__DATA LISTING__
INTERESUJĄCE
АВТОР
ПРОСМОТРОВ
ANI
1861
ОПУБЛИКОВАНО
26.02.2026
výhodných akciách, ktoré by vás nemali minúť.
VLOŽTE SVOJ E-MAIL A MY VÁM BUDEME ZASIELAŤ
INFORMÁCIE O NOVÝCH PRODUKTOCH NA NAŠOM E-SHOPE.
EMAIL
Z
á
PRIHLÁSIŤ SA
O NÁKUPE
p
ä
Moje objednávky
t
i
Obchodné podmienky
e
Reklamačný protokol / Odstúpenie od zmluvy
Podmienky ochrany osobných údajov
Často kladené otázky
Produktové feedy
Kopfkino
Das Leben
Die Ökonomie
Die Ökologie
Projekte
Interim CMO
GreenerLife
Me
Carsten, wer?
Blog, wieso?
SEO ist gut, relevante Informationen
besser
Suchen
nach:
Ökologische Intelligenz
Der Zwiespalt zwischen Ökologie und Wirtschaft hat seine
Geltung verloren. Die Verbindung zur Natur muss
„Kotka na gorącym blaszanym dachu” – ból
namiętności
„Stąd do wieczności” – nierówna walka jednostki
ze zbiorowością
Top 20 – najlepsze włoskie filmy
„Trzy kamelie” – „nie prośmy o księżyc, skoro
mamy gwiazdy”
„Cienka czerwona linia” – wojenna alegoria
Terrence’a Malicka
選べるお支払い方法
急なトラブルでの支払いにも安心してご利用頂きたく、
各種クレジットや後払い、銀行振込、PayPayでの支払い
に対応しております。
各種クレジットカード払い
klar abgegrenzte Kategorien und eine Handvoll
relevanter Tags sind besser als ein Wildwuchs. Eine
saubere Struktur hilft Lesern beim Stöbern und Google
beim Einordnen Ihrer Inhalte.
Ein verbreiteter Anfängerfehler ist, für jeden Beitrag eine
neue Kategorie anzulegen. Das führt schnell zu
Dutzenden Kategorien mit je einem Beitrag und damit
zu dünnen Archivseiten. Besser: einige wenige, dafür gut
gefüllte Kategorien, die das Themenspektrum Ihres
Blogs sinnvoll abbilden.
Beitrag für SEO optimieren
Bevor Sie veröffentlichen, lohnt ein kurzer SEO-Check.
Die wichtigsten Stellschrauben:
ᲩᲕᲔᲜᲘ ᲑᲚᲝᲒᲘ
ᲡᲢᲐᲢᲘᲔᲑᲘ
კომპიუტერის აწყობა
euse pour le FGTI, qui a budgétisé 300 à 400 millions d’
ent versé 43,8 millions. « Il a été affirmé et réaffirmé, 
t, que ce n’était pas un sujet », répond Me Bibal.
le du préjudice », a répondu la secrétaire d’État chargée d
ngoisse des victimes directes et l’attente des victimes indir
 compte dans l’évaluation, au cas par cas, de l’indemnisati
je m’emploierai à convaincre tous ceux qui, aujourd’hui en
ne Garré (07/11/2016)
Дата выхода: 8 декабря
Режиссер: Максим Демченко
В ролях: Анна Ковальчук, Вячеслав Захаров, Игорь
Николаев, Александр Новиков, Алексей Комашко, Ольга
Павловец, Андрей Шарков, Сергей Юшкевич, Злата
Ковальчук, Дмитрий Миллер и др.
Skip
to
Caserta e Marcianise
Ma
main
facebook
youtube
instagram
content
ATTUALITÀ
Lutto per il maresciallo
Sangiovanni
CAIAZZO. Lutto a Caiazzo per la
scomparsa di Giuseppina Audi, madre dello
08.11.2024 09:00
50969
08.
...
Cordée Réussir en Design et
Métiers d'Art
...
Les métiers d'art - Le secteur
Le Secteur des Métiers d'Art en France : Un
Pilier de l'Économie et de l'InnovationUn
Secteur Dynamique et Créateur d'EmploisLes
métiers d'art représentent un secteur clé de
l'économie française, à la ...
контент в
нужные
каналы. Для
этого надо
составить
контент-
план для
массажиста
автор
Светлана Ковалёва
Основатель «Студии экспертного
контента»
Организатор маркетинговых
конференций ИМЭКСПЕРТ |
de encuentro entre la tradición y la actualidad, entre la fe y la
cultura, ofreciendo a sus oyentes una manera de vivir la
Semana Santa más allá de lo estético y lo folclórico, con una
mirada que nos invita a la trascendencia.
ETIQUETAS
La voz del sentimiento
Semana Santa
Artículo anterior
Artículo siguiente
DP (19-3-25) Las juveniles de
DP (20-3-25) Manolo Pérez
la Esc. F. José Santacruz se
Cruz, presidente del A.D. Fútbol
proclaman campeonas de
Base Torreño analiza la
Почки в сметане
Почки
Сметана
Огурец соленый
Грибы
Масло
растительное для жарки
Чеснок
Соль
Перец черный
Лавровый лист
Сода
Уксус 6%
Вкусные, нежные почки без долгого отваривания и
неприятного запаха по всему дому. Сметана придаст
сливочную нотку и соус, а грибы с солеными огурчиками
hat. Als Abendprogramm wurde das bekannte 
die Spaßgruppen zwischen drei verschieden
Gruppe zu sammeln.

__WHAT THE TASK ASKS__
Extract each line of the entries above that contains the string "Semana". Treat uppercase and lowercase as different.

__RESULT__
Semana Santa más allá de lo estético y lo folclórico, con una
Semana Santa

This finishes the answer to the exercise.